It’s every avid art collector’s worst nightmare: having a treasure on your hands, but selling it at the wrong time, or worse, for the wrong price. According to the New York Post, this appears to be the unsavory fate that’s befallen Stuart Pivar, a Manhattan-based art collector who filed a lawsuit this week that alleges that he was duped into selling the sculpture Mademoiselle Pogany II, 1920, by the venerable Romanian modernist Constantin Brancusi in exchange for a mere $100,000, which is a pittance considering the artist’s status and sale history.
Moreover, Pivar says that he was swindled into drastically undervaluing the statue by attorney John McFadden, who allegedly convinced the collector that it was in Pivar’s best interest to put him in charge of facilitating the sale of the statue to an institution such as the Philadelphia Art Museum or Christie’s. To do so, he convinced Pivar that he should be listed as the owner.
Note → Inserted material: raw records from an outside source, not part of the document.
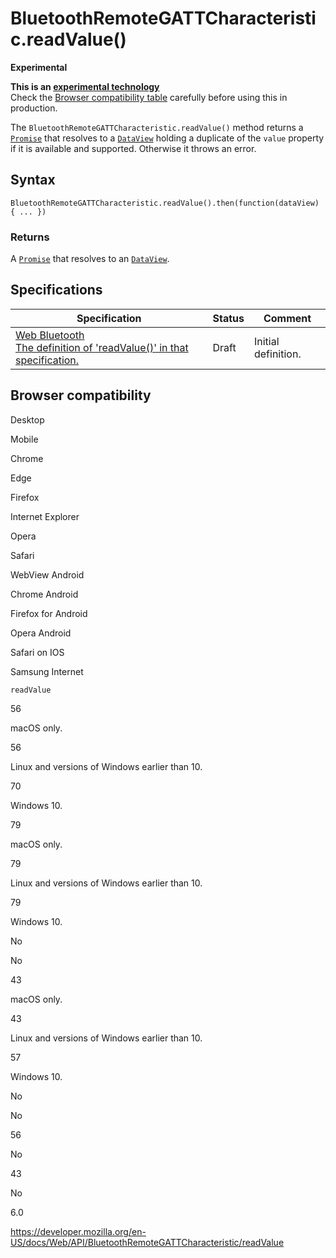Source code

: # BluetoothRemoteGATTCharacteristic.readValue()

**Experimental**

**This is an [experimental technology](https://developer.mozilla.org/en-US/docs/MDN/Guidelines/Conventions_definitions#experimental)**  
Check the [Browser compatibility table](#browser_compatibility) carefully before using this in production.

The `BluetoothRemoteGATTCharacteristic.readValue()` method returns a [`Promise`](https://developer.mozilla.org/en-US/docs/Web/JavaScript/Reference/Global_Objects/Promise) that resolves to a [`DataView`](https://developer.mozilla.org/en-US/docs/Web/JavaScript/Reference/Global_Objects/DataView) holding a duplicate of the `value` property if it is available and supported. Otherwise it throws an error.

## Syntax

    BluetoothRemoteGATTCharacteristic.readValue().then(function(dataView) { ... })

### Returns

A [`Promise`](https://developer.mozilla.org/en-US/docs/Web/JavaScript/Reference/Global_Objects/Promise) that resolves to an [`DataView`](https://developer.mozilla.org/en-US/docs/Web/JavaScript/Reference/Global_Objects/DataView).

## Specifications

<table><thead><tr class="header"><th>Specification</th><th>Status</th><th>Comment</th></tr></thead><tbody><tr class="odd"><td><a href="https://webbluetoothcg.github.io/web-bluetooth/#dom-bluetoothremotegattcharacteristic-readvalue">Web Bluetooth<br />
<span class="small">The definition of 'readValue()' in that specification.</span></a></td><td><span class="spec-draft">Draft</span></td><td>Initial definition.</td></tr></tbody></table>

## Browser compatibility

Desktop

Mobile

Chrome

Edge

Firefox

Internet Explorer

Opera

Safari

WebView Android

Chrome Android

Firefox for Android

Opera Android

Safari on IOS

Samsung Internet

`readValue`

56

macOS only.

56

Linux and versions of Windows earlier than 10.

70

Windows 10.

79

macOS only.

79

Linux and versions of Windows earlier than 10.

79

Windows 10.

No

No

43

macOS only.

43

Linux and versions of Windows earlier than 10.

57

Windows 10.

No

No

56

No

43

No

6.0

<a href="https://developer.mozilla.org/en-US/docs/Web/API/BluetoothRemoteGATTCharacteristic/readValue" class="_attribution-link">https://developer.mozilla.org/en-US/docs/Web/API/BluetoothRemoteGATTCharacteristic/readValue</a>
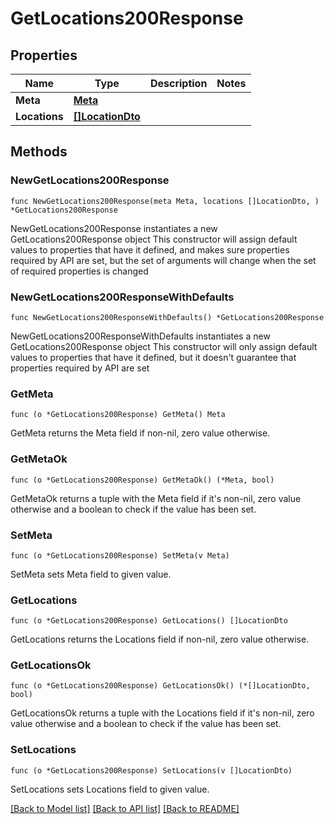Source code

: # GetLocations200Response

## Properties

Name | Type | Description | Notes
------------ | ------------- | ------------- | -------------
**Meta** | [**Meta**](Meta.md) |  | 
**Locations** | [**[]LocationDto**](LocationDto.md) |  | 

## Methods

### NewGetLocations200Response

`func NewGetLocations200Response(meta Meta, locations []LocationDto, ) *GetLocations200Response`

NewGetLocations200Response instantiates a new GetLocations200Response object
This constructor will assign default values to properties that have it defined,
and makes sure properties required by API are set, but the set of arguments
will change when the set of required properties is changed

### NewGetLocations200ResponseWithDefaults

`func NewGetLocations200ResponseWithDefaults() *GetLocations200Response`

NewGetLocations200ResponseWithDefaults instantiates a new GetLocations200Response object
This constructor will only assign default values to properties that have it defined,
but it doesn't guarantee that properties required by API are set

### GetMeta

`func (o *GetLocations200Response) GetMeta() Meta`

GetMeta returns the Meta field if non-nil, zero value otherwise.

### GetMetaOk

`func (o *GetLocations200Response) GetMetaOk() (*Meta, bool)`

GetMetaOk returns a tuple with the Meta field if it's non-nil, zero value otherwise
and a boolean to check if the value has been set.

### SetMeta

`func (o *GetLocations200Response) SetMeta(v Meta)`

SetMeta sets Meta field to given value.


### GetLocations

`func (o *GetLocations200Response) GetLocations() []LocationDto`

GetLocations returns the Locations field if non-nil, zero value otherwise.

### GetLocationsOk

`func (o *GetLocations200Response) GetLocationsOk() (*[]LocationDto, bool)`

GetLocationsOk returns a tuple with the Locations field if it's non-nil, zero value otherwise
and a boolean to check if the value has been set.

### SetLocations

`func (o *GetLocations200Response) SetLocations(v []LocationDto)`

SetLocations sets Locations field to given value.



[[Back to Model list]](../README.md#documentation-for-models) [[Back to API list]](../README.md#documentation-for-api-endpoints) [[Back to README]](../README.md)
In reality, the suit contends, “it was never the intention of the defendant to offer the sculpture for sale to the museum, but rather to obtain ownership of the statue itself by deceit, misrepresentation and subterfuge.” It’s not immediately clear just how long Pivar had been in possession of the Brancusi sculpture before he was convinced that it would be financially advantageous for him to part ways with it, but the result he wound up with is especially disappointing considering how much Brancusi work can fetch.
In 2017 alone, a bronze-cast Brancusi rendering of a woman’s disembodied head was sold at auction for $57,367,500. A year later, a sensual Brancusi figurine entitled La jeune fille sophistiquée went for $71 million. Given the respect Brancusi commands, prices are only expected to go up from here. Pivar is currently seeking $200 million from McFadden.
As a precocious child, Brancusi took to carving farm tools out of wood, and gradually evolved into one of the most significant “patriarchs” of modern sculpture; even if you’re unfamiliar with his name, you’ll immediately recognize his style. Brancusi figures are sleek yet expressive, evoking both Dionysian lust and post-industrial aesthetic efficiency. If Pivar’s lawsuit is accurate, McFadden saw the opportunity to twist mutual admiration of an artist into personal gain and left the collector floundering. McFadden, who was allegedly fired from the Philadelphia Museum in 2014, wrote Pivar only a few days after Pivar signed papers that he believed would facilitate the sale of the work to the museum, saying that McFadden now intended to keep the sculpture in his possession forever.